## REQUIRED ACTION
Gather up every line from the entries below that uses the word "Messina".

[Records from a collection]
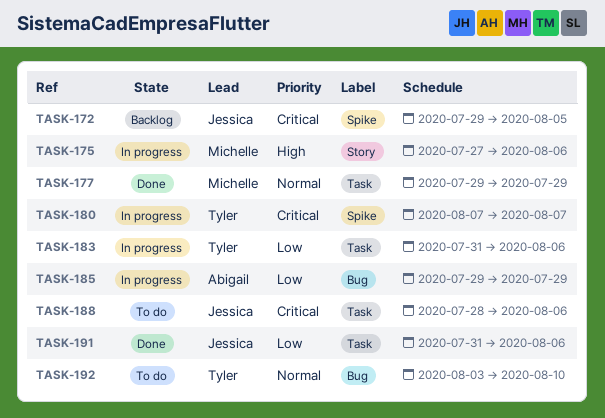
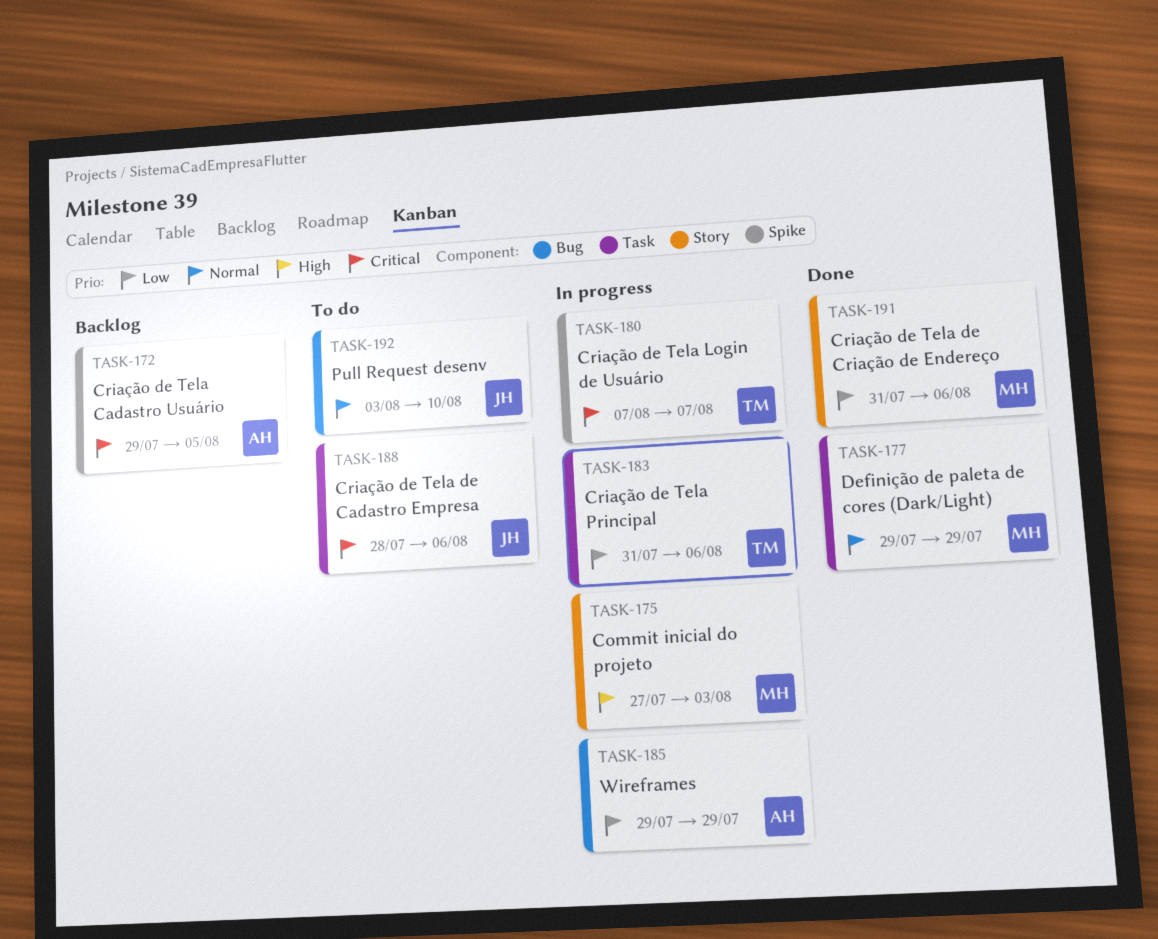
TASK-172, owner: Jessica -> Abigail
TASK-175, due: Aug 6 -> Aug 3
TASK-191, owner: Jessica -> Michelle
TASK-191, label: Task -> Story
TASK-192, owner: Tyler -> Jessica

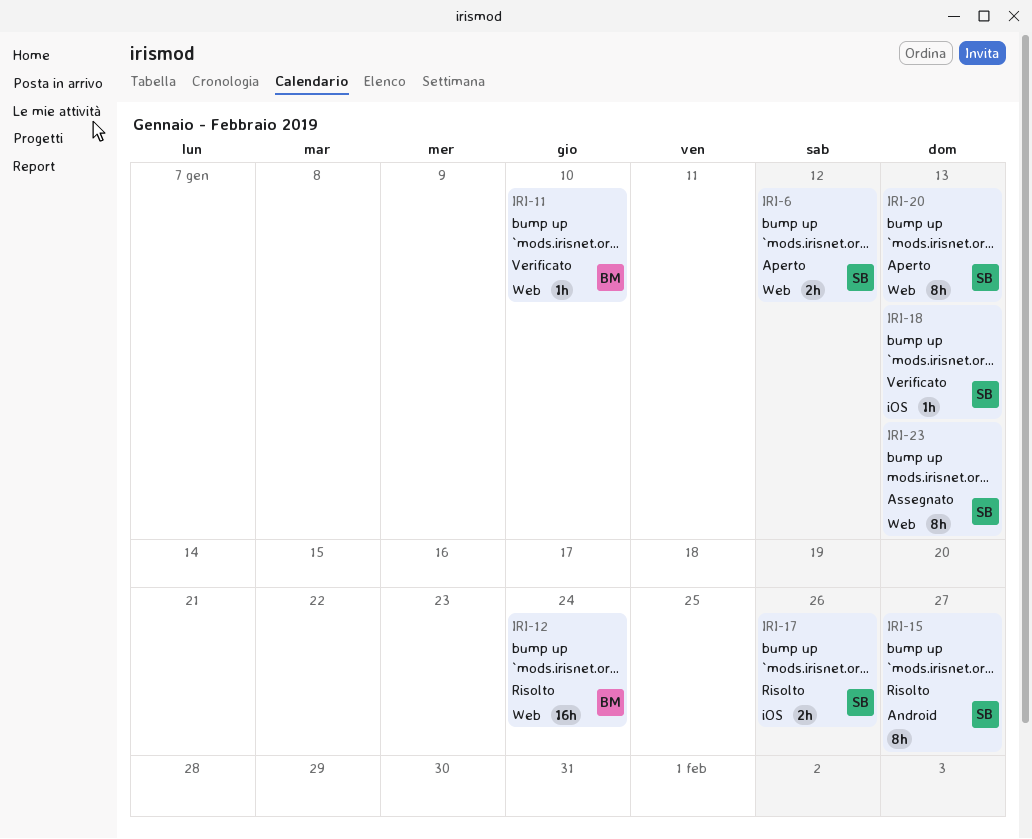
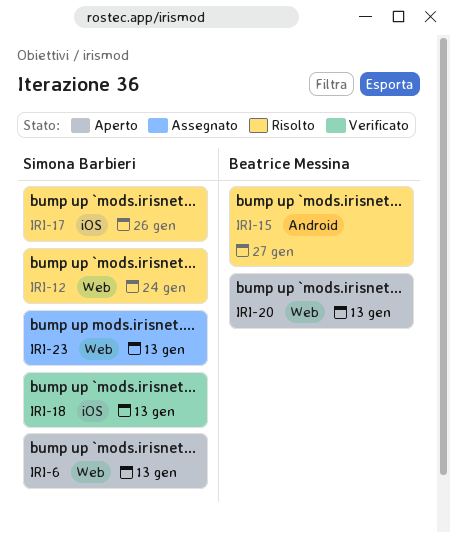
IRI-6, due: Jan 12 -> Jan 13
IRI-11: present -> none
IRI-12, owner: Beatrice Messina -> Simona Barbieri
IRI-15, owner: Simona Barbieri -> Beatrice Messina
IRI-20, owner: Simona Barbieri -> Beatrice Messina

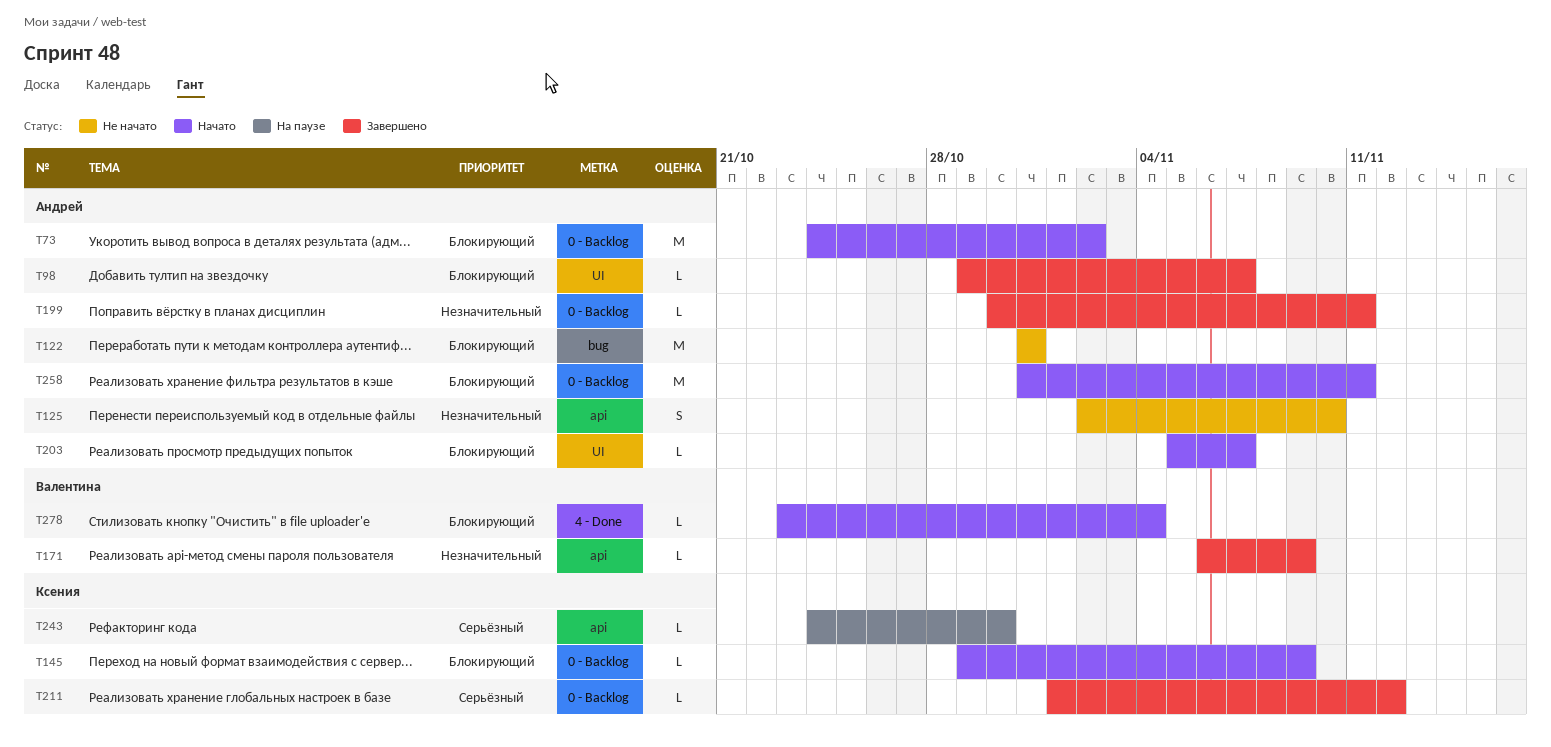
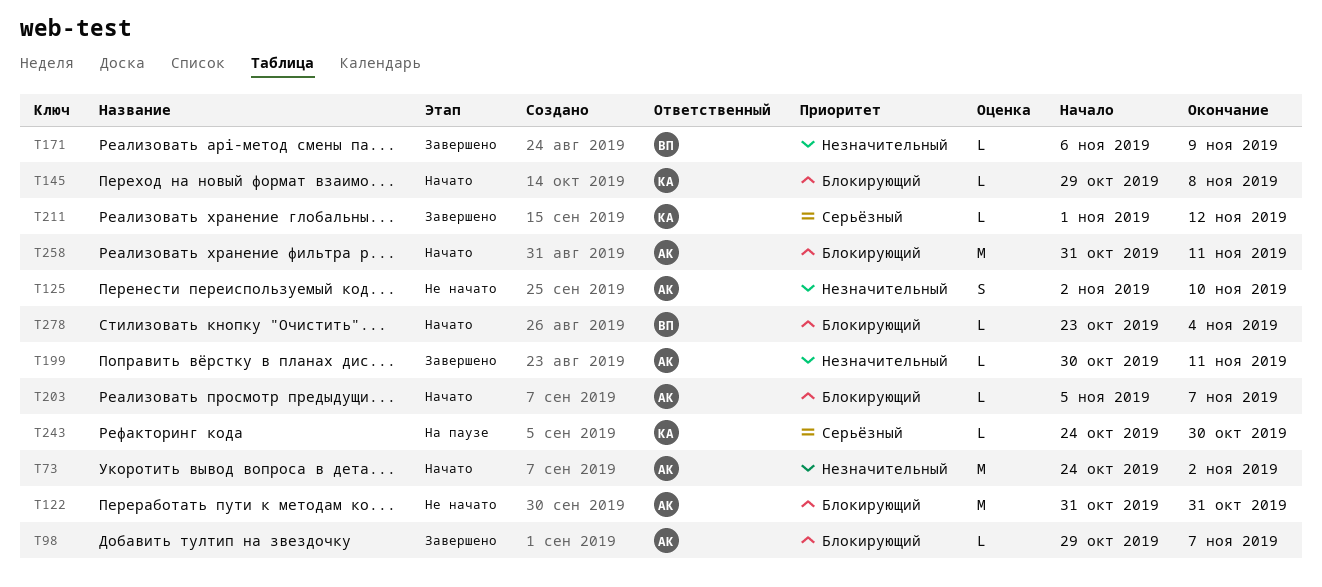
T73, priority: Блокирующий -> Незначительный
T145, due: Nov 9 -> Nov 8

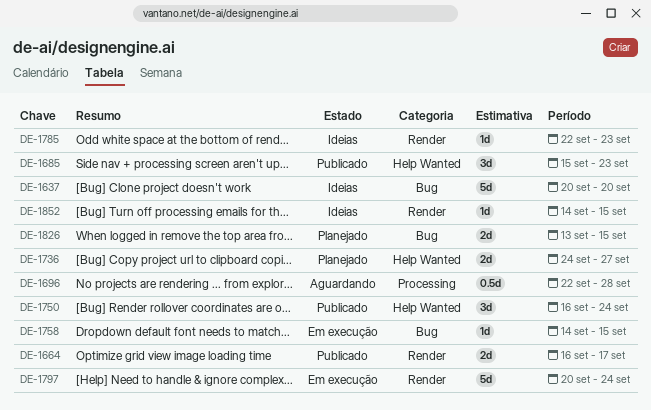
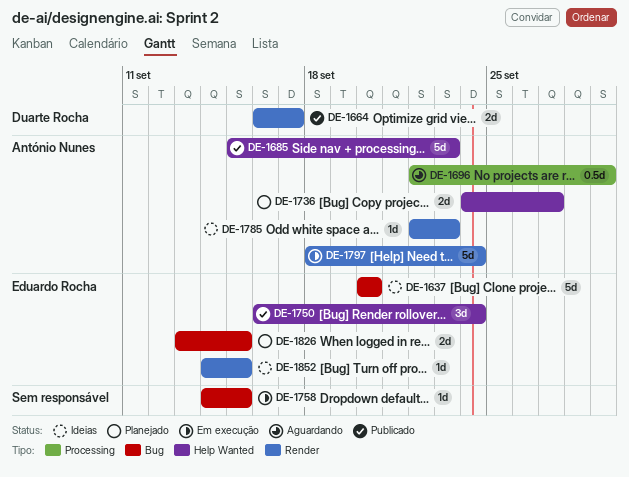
DE-1685, estimate: 3d -> 5d
DE-1696, due: Sep 28 -> Sep 29
DE-1797, start: Sep 20 -> Sep 18

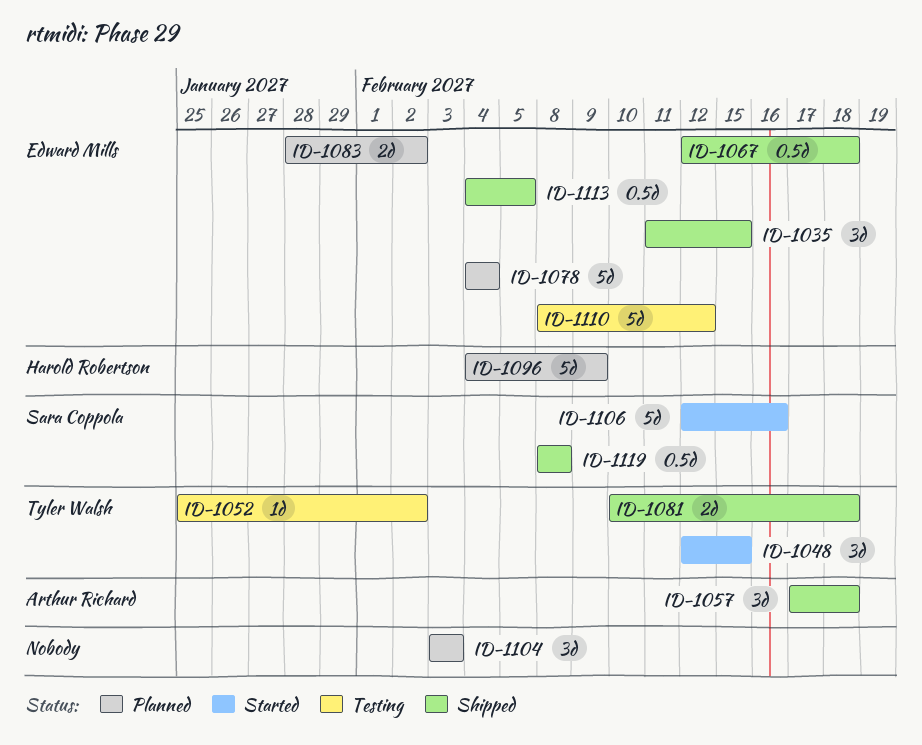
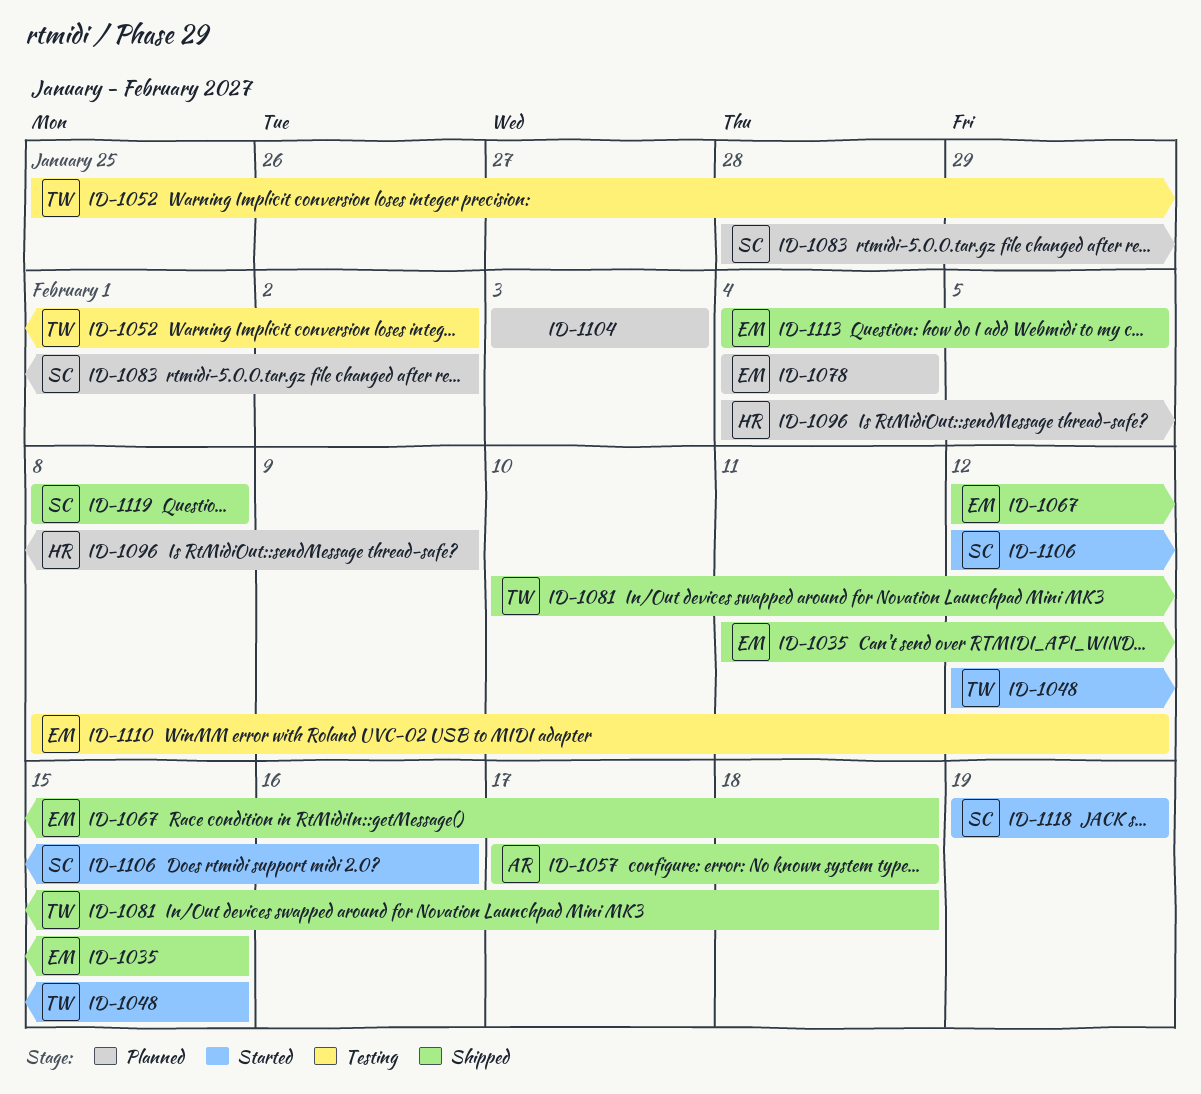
ID-1083, owner: Edward Mills -> Sara Coppola
ID-1118: none -> present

## REPLY
IRI-12, owner: Beatrice Messina -> Simona Barbieri
IRI-15, owner: Simona Barbieri -> Beatrice Messina
IRI-20, owner: Simona Barbieri -> Beatrice Messina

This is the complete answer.